* **REQUIRED WORK**:
Which lines below contain the word "then"? Copy each one.

* **THE RECORDS**:

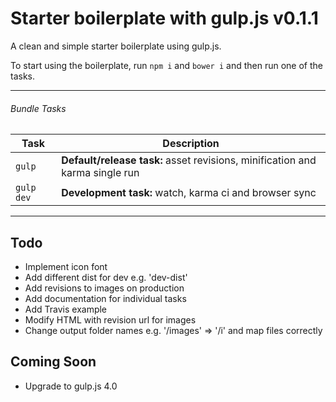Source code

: # Starter boilerplate with gulp.js v0.1.1
A clean and simple starter boilerplate using gulp.js.

To start using the boilerplate, run `npm i` and `bower i` and then run one of the tasks.

---

###### Bundle Tasks

Task | Description
------------ | -------------
`gulp` | **Default/release task:** asset revisions, minification and karma single run
`gulp dev` | **Development task:** watch, karma ci and browser sync

---

## Todo
* Implement icon font
* Add different dist for dev e.g. 'dev-dist'
* Add revisions to images on production
* Add documentation for individual tasks
* Add Travis example
* Modify HTML with revision url for images
* Change output folder names e.g. '/images' => '/i' and map files correctly

## Coming Soon
* Upgrade to gulp.js 4.0

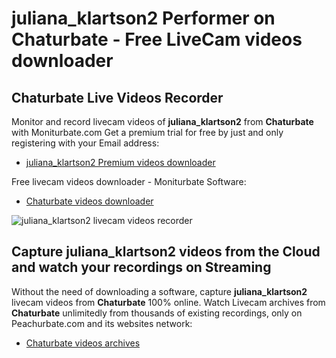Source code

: # juliana_klartson2 Performer on Chaturbate - Free LiveCam videos downloader

## Chaturbate Live Videos Recorder

Monitor and record livecam videos of **juliana_klartson2** from **Chaturbate** with Moniturbate.com
Get a premium trial for free by just and only registering with your Email address:
* [juliana_klartson2 Premium videos downloader](https://moniturbate.com/request-demo-licence-key.html)

Free livecam videos downloader - Moniturbate Software:
* [Chaturbate videos downloader](https://moniturbate.com/moniturbate-download-software.html)

![juliana_klartson2 livecam videos recorder](https://peachurnet.com/templates/moniturbate-software.png)


## Capture juliana_klartson2 videos from the Cloud and watch your recordings on Streaming

Without the need of downloading a software, capture **juliana_klartson2** livecam videos from **Chaturbate** 100% online.
Watch Livecam archives from **Chaturbate** unlimitedly from thousands of existing recordings, only on Peachurbate.com and its websites network:
* [Chaturbate videos archives](https://peachurnet.com/)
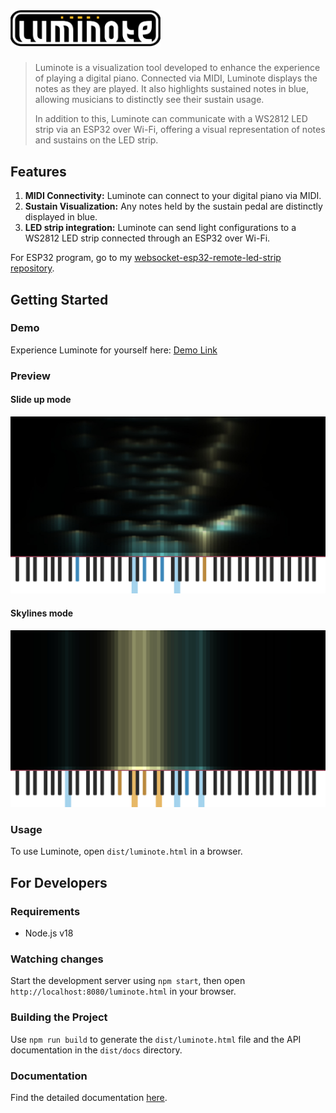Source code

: # <img src="./logo-luminote.svg" alt="Lumitote" width="240"/>

> Luminote is a visualization tool developed to enhance the experience of playing a digital piano. Connected via MIDI, Luminote displays the notes as they are played. It also highlights sustained notes in blue, allowing musicians to distinctly see their sustain usage.
> 
> In addition to this, Luminote can communicate with a WS2812 LED strip via an ESP32 over Wi-Fi, offering a visual representation of notes and sustains on the LED strip.

## Features

1. **MIDI Connectivity:** Luminote can connect to your digital piano via MIDI.
2. **Sustain Visualization:** Any notes held by the sustain pedal are distinctly displayed in blue.
3. **LED strip integration:** Luminote can send light configurations to a WS2812 LED strip connected through an ESP32 over Wi-Fi.

For ESP32 program, go to my [websocket-esp32-remote-led-strip repository](https://github.com/Yori-Mirano/websocket-esp32-remote-led-strip).

## Getting Started

### Demo
Experience Luminote for yourself here: [Demo Link](https://yori-mirano.github.io/luminote/luminote.html)

### Preview
#### Slide up mode
![Slide up mode](preview-1.jpg)

#### Skylines mode
![Skylines mode](preview%202.jpg)

### Usage
To use Luminote, open `dist/luminote.html` in a browser.

## For Developers

### Requirements
- Node.js v18

### Watching changes
Start the development server using `npm start`, then open `http://localhost:8080/luminote.html` in your browser.

### Building the Project
Use `npm run build` to generate the `dist/luminote.html` file and the API documentation in the `dist/docs` directory.

### Documentation
Find the detailed documentation [here](https://yori-mirano.github.io/luminote/docs/modules.html).
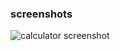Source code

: ### screenshots
![calculator screenshot](https://user-images.githubusercontent.com/95859352/169339119-94004903-cf4e-4813-aa1f-700323428085.png)
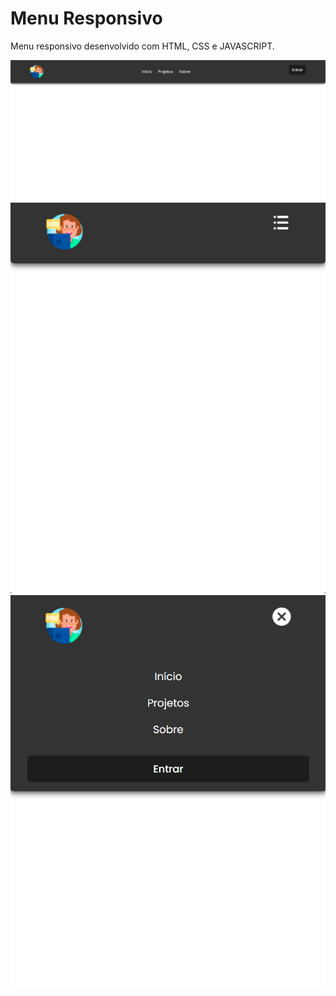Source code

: # Menu Responsivo
Menu responsivo desenvolvido com HTML, CSS e JAVASCRIPT.

  <img src="https://github.com/ellen-vieira/Menu-Responsivo/blob/main/menu1.png">
  <img src="https://github.com/ellen-vieira/Menu-Responsivo/blob/main/menu2.png">
  <img src="https://github.com/ellen-vieira/Menu-Responsivo/blob/main/menu3.png">
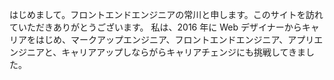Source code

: はじめまして。フロントエンドエンジニアの常川と申します。このサイトを訪れていただきありがとうございます。
私は、2016 年に Web デザイナーからキャリアをはじめ、マークアップエンジニア、フロントエンドエンジニア、アプリエンジニアと、キャリアアップしならがらキャリアチェンジにも挑戦してきました。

* **SOLUTION FOR THIS TASK**:
To start using the boilerplate, run `npm i` and `bower i` and then run one of the tasks.
Start the development server using `npm start`, then open `http://localhost:8080/luminote.html` in your browser.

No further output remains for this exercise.